• **Set task**
Reproduce the material word for word, starting at its first line and ending at the line that contains "scientific name: Gynoxys sp.". Include both of these lines.
....................
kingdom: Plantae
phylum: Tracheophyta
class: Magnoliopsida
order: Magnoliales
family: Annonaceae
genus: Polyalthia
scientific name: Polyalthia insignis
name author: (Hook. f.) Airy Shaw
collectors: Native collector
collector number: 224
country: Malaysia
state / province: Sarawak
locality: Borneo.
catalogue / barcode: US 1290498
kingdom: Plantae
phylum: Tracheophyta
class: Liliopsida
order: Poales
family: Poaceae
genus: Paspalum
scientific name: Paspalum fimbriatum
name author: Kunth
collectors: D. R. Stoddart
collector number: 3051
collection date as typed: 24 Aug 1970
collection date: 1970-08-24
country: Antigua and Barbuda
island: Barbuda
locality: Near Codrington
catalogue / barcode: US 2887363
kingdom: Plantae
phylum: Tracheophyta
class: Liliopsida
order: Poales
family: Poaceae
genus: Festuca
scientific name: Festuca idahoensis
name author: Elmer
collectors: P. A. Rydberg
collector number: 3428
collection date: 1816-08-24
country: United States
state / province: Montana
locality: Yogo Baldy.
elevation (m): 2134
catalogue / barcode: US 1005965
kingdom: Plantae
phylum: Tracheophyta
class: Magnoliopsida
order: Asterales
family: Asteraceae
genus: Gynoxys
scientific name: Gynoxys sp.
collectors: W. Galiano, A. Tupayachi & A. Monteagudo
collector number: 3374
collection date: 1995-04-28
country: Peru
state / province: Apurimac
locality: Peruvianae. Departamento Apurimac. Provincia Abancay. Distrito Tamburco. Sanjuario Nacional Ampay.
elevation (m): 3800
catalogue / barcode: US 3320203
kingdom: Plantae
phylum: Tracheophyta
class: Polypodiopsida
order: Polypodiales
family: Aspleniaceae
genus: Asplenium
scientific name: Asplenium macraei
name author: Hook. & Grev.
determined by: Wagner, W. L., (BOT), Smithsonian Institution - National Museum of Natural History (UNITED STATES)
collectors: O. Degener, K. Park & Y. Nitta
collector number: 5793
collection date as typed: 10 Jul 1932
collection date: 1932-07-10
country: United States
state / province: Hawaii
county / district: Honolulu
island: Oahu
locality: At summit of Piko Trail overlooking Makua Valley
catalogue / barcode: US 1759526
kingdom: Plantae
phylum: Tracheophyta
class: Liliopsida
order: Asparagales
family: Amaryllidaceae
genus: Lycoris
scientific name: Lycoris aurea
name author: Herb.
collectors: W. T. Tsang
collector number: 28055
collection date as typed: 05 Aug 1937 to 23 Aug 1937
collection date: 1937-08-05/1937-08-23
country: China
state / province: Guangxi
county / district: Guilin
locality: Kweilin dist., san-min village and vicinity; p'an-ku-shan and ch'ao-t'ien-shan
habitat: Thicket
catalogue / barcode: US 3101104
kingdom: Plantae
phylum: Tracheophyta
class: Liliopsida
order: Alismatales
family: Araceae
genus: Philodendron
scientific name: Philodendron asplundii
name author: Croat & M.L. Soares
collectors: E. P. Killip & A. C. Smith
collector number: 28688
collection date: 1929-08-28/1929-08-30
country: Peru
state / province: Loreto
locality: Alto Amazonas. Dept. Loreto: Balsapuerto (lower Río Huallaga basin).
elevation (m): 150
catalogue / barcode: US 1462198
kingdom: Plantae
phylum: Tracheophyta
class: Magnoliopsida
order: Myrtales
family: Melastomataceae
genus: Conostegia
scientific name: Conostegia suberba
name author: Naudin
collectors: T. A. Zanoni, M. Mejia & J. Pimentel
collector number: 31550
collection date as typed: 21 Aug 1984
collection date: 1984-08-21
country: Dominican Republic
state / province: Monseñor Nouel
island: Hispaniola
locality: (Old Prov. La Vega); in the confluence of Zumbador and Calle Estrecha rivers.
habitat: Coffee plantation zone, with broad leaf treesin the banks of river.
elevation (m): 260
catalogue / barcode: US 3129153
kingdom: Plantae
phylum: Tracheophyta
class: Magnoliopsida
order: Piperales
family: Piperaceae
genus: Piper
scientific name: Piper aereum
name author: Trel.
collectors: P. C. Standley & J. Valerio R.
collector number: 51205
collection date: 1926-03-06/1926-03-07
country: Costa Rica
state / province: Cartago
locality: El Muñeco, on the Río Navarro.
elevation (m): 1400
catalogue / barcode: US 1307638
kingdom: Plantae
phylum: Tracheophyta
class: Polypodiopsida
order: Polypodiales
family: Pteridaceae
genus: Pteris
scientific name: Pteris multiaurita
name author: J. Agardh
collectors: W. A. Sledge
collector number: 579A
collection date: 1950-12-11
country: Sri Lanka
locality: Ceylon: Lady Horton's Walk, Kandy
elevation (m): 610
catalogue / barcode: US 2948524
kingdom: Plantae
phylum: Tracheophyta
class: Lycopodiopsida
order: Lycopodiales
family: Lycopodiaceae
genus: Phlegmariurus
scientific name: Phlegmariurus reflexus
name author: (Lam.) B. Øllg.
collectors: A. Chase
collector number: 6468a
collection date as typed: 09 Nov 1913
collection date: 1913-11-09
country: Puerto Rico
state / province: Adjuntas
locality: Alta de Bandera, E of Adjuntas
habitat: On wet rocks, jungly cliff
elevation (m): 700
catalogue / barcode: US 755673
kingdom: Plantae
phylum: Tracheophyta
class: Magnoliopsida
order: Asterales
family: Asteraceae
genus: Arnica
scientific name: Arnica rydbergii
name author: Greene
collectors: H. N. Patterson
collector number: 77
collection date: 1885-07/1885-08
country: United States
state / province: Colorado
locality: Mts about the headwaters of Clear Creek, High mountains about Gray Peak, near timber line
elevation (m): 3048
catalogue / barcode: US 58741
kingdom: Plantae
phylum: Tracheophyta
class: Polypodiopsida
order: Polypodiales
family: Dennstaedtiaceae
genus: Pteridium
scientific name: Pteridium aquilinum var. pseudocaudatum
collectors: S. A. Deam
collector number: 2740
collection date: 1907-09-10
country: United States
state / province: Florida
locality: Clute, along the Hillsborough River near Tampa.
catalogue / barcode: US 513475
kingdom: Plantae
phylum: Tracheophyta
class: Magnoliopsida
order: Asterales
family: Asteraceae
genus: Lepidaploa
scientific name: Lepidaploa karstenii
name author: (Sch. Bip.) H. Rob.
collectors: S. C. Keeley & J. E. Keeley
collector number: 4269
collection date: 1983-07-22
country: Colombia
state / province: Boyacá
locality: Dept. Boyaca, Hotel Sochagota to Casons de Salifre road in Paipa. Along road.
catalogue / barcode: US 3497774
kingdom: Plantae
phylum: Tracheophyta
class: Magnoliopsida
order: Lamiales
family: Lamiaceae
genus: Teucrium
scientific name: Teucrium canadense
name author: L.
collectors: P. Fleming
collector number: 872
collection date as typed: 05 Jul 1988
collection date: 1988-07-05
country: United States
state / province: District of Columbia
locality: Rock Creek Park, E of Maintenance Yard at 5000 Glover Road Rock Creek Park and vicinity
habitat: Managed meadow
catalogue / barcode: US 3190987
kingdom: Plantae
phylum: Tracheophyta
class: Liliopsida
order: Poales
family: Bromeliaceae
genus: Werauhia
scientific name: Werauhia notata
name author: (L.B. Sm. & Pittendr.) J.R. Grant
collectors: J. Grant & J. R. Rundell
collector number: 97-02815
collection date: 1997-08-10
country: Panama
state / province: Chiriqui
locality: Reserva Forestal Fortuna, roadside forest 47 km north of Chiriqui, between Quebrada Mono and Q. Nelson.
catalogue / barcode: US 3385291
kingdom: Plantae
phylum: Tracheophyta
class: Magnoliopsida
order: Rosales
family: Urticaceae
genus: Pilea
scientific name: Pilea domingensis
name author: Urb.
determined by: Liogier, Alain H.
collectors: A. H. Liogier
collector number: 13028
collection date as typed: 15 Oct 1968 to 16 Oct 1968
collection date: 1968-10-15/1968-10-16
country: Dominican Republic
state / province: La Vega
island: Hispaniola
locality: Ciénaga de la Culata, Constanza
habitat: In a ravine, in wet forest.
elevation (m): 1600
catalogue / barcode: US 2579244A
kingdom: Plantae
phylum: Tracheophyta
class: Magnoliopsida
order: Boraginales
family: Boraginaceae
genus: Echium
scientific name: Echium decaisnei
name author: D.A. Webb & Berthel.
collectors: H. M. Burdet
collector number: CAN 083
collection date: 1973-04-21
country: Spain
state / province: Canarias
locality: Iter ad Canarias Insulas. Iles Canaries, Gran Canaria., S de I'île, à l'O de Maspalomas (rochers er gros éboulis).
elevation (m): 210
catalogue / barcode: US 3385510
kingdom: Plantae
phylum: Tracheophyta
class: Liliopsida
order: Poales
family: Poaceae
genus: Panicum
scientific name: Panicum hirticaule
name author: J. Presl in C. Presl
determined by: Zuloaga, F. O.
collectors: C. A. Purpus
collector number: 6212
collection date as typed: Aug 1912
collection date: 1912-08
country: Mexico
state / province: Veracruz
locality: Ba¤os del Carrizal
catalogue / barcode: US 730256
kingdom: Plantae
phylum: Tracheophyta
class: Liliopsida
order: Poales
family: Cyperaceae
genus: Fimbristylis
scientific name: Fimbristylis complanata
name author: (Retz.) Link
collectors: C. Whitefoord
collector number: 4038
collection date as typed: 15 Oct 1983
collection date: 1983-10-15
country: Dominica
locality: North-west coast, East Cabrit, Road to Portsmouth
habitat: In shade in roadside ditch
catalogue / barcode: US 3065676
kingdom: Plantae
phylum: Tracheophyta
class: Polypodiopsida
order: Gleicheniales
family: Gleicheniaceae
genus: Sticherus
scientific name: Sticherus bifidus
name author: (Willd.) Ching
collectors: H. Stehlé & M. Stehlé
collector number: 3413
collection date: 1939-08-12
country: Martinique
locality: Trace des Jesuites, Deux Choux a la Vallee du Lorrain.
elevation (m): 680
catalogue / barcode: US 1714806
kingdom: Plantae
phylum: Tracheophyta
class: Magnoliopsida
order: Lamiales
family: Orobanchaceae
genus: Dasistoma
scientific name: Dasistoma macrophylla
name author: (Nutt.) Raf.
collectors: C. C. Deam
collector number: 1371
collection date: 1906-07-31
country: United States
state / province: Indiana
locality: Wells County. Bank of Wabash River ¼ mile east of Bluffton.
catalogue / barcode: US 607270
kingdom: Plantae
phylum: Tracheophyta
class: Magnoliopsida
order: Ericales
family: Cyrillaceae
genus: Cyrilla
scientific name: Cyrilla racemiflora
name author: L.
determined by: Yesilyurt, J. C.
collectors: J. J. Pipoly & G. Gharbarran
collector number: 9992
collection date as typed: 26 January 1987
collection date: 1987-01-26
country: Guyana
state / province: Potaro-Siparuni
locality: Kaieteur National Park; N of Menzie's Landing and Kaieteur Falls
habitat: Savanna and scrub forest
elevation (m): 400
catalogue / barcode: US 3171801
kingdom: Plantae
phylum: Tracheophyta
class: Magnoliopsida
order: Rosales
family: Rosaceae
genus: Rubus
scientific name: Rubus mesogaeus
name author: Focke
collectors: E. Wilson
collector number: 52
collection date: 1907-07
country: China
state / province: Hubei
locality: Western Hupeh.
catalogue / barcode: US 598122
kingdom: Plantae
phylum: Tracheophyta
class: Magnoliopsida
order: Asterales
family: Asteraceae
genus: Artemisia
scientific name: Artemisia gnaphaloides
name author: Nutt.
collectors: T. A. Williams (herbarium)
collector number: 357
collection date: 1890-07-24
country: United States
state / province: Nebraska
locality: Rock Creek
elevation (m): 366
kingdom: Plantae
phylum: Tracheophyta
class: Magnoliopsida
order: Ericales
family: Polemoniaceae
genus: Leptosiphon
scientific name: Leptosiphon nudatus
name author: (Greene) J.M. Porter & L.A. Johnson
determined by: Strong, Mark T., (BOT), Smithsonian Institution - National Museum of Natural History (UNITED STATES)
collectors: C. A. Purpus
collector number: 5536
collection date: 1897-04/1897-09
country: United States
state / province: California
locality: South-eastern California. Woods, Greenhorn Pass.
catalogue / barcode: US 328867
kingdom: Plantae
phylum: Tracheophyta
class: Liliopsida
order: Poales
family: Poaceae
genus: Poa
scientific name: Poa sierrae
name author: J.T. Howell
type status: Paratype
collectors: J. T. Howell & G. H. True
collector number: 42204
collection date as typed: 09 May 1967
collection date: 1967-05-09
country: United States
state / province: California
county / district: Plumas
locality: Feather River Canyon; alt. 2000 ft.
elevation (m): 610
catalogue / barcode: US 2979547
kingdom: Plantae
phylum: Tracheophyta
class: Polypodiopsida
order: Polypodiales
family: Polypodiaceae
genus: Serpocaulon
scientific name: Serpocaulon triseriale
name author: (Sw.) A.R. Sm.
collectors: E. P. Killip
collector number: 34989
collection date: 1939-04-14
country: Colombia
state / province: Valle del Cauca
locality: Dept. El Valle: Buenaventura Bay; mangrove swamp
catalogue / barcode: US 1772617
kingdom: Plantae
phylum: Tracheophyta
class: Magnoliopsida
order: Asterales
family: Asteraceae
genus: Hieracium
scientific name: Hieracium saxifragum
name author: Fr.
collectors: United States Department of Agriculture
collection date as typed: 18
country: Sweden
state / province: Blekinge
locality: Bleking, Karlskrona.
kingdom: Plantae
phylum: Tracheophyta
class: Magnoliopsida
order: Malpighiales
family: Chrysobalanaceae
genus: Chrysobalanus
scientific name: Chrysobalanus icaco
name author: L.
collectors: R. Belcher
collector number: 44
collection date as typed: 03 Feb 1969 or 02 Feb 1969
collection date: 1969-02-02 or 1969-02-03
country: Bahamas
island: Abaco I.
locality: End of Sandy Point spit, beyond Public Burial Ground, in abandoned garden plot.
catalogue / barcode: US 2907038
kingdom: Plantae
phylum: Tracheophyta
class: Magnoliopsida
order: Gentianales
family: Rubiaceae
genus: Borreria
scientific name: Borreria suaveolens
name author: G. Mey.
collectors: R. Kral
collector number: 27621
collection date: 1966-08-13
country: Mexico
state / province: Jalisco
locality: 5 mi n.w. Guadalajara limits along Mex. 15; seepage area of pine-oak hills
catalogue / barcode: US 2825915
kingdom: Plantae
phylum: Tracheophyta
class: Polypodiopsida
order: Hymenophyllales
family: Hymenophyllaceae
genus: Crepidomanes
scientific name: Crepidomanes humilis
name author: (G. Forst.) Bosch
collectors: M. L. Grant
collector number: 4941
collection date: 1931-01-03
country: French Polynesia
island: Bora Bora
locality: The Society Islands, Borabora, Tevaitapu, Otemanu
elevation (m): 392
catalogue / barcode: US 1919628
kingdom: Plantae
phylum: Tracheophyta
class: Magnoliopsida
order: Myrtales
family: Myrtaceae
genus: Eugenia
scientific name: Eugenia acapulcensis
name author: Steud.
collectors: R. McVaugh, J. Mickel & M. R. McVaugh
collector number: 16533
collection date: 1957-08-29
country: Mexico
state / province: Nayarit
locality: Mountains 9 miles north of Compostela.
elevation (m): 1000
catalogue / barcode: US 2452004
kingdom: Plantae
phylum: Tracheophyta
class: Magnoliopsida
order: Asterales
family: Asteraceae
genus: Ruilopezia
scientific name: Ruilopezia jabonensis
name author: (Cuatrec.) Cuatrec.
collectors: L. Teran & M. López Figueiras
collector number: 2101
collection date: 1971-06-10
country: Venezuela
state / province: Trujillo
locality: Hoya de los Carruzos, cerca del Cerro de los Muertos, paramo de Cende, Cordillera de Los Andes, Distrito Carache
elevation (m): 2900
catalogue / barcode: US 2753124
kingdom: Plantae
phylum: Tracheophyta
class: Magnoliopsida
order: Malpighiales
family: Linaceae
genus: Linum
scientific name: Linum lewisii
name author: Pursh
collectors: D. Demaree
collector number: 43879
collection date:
....................
• **The response**
kingdom: Plantae
phylum: Tracheophyta
class: Magnoliopsida
order: Magnoliales
family: Annonaceae
genus: Polyalthia
scientific name: Polyalthia insignis
name author: (Hook. f.) Airy Shaw
collectors: Native collector
collector number: 224
country: Malaysia
state / province: Sarawak
locality: Borneo.
catalogue / barcode: US 1290498
kingdom: Plantae
phylum: Tracheophyta
class: Liliopsida
order: Poales
family: Poaceae
genus: Paspalum
scientific name: Paspalum fimbriatum
name author: Kunth
collectors: D. R. Stoddart
collector number: 3051
collection date as typed: 24 Aug 1970
collection date: 1970-08-24
country: Antigua and Barbuda
island: Barbuda
locality: Near Codrington
catalogue / barcode: US 2887363
kingdom: Plantae
phylum: Tracheophyta
class: Liliopsida
order: Poales
family: Poaceae
genus: Festuca
scientific name: Festuca idahoensis
name author: Elmer
collectors: P. A. Rydberg
collector number: 3428
collection date: 1816-08-24
country: United States
state / province: Montana
locality: Yogo Baldy.
elevation (m): 2134
catalogue / barcode: US 1005965
kingdom: Plantae
phylum: Tracheophyta
class: Magnoliopsida
order: Asterales
family: Asteraceae
genus: Gynoxys
scientific name: Gynoxys sp.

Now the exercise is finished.